## WORK REQUIRED
Ignoring the images, restate the records below word for word.

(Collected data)
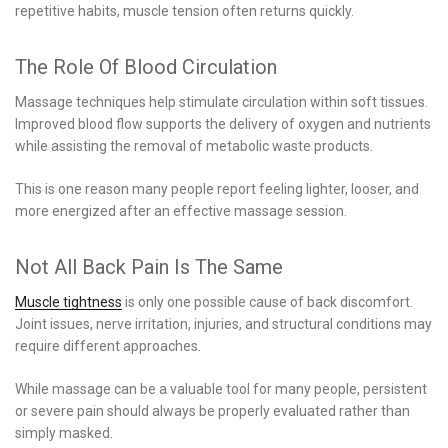
repetitive habits, muscle tension often returns quickly.
The Role Of Blood Circulation
Massage techniques help stimulate circulation within soft tissues.
Improved blood flow supports the delivery of oxygen and nutrients
while assisting the removal of metabolic waste products.
This is one reason many people report feeling lighter, looser, and
more energized after an effective massage session.
Not All Back Pain Is The Same
Muscle tightness
is only one possible cause of back discomfort.
Joint issues, nerve irritation, injuries, and structural conditions may
require different approaches.
While massage can be a valuable tool for many people, persistent
or severe pain should always be properly evaluated rather than
simply masked.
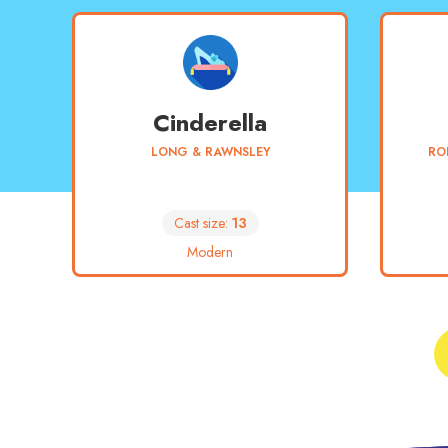
Cinderella
LONG & RAWNSLEY
RO
Cast size:
13
Modern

## ANSWER BOX
repetitive habits, muscle tension often returns quickly.
The Role Of Blood Circulation
Massage techniques help stimulate circulation within soft tissues.
Improved blood flow supports the delivery of oxygen and nutrients
while assisting the removal of metabolic waste products.
This is one reason many people report feeling lighter, looser, and
more energized after an effective massage session.
Not All Back Pain Is The Same
Muscle tightness
is only one possible cause of back discomfort.
Joint issues, nerve irritation, injuries, and structural conditions may
require different approaches.
While massage can be a valuable tool for many people, persistent
or severe pain should always be properly evaluated rather than
simply masked.
Cinderella
LONG & RAWNSLEY
RO
Cast size:
13
Modern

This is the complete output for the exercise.